> **Work to be completed**
Repeat the listing exactly, line by line.

> **Record set**
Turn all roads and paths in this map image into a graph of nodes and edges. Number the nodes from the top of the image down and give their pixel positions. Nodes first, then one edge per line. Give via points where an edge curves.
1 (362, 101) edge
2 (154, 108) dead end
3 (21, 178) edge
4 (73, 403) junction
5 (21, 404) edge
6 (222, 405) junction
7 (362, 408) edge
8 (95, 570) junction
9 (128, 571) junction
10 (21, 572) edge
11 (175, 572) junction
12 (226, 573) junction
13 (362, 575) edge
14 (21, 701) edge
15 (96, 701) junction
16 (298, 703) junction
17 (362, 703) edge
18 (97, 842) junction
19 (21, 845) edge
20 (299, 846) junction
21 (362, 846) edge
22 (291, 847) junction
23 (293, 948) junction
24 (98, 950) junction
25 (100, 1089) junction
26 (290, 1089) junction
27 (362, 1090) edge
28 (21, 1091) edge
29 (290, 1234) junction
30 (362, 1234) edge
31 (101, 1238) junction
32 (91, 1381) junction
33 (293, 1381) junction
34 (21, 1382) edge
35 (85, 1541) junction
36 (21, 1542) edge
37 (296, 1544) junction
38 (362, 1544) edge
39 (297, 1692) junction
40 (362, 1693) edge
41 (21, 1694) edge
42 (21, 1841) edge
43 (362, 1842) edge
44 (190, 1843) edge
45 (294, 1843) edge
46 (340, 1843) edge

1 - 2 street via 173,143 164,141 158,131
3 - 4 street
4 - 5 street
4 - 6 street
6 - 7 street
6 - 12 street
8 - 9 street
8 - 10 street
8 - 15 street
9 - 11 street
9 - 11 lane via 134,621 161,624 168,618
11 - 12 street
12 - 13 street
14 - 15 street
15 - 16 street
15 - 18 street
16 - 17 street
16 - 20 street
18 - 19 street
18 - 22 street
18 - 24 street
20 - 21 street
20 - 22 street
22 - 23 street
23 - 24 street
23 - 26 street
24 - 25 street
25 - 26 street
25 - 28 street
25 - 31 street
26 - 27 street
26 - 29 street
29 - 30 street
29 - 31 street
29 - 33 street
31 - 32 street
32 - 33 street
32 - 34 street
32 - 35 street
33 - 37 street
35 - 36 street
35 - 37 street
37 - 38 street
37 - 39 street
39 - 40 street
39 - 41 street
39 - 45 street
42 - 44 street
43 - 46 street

> **Reply to the task**
Turn all roads and paths in this map image into a graph of nodes and edges. Number the nodes from the top of the image down and give their pixel positions. Nodes first, then one edge per line. Give via points where an edge curves.
1 (362, 101) edge
2 (154, 108) dead end
3 (21, 178) edge
4 (73, 403) junction
5 (21, 404) edge
6 (222, 405) junction
7 (362, 408) edge
8 (95, 570) junction
9 (128, 571) junction
10 (21, 572) edge
11 (175, 572) junction
12 (226, 573) junction
13 (362, 575) edge
14 (21, 701) edge
15 (96, 701) junction
16 (298, 703) junction
17 (362, 703) edge
18 (97, 842) junction
19 (21, 845) edge
20 (299, 846) junction
21 (362, 846) edge
22 (291, 847) junction
23 (293, 948) junction
24 (98, 950) junction
25 (100, 1089) junction
26 (290, 1089) junction
27 (362, 1090) edge
28 (21, 1091) edge
29 (290, 1234) junction
30 (362, 1234) edge
31 (101, 1238) junction
32 (91, 1381) junction
33 (293, 1381) junction
34 (21, 1382) edge
35 (85, 1541) junction
36 (21, 1542) edge
37 (296, 1544) junction
38 (362, 1544) edge
39 (297, 1692) junction
40 (362, 1693) edge
41 (21, 1694) edge
42 (21, 1841) edge
43 (362, 1842) edge
44 (190, 1843) edge
45 (294, 1843) edge
46 (340, 1843) edge

1 - 2 street via 173,143 164,141 158,131
3 - 4 street
4 - 5 street
4 - 6 street
6 - 7 street
6 - 12 street
8 - 9 street
8 - 10 street
8 - 15 street
9 - 11 street
9 - 11 lane via 134,621 161,624 168,618
11 - 12 street
12 - 13 street
14 - 15 street
15 - 16 street
15 - 18 street
16 - 17 street
16 - 20 street
18 - 19 street
18 - 22 street
18 - 24 street
20 - 21 street
20 - 22 street
22 - 23 street
23 - 24 street
23 - 26 street
24 - 25 street
25 - 26 street
25 - 28 street
25 - 31 street
26 - 27 street
26 - 29 street
29 - 30 street
29 - 31 street
29 - 33 street
31 - 32 street
32 - 33 street
32 - 34 street
32 - 35 street
33 - 37 street
35 - 36 street
35 - 37 street
37 - 38 street
37 - 39 street
39 - 40 street
39 - 41 street
39 - 45 street
42 - 44 street
43 - 46 street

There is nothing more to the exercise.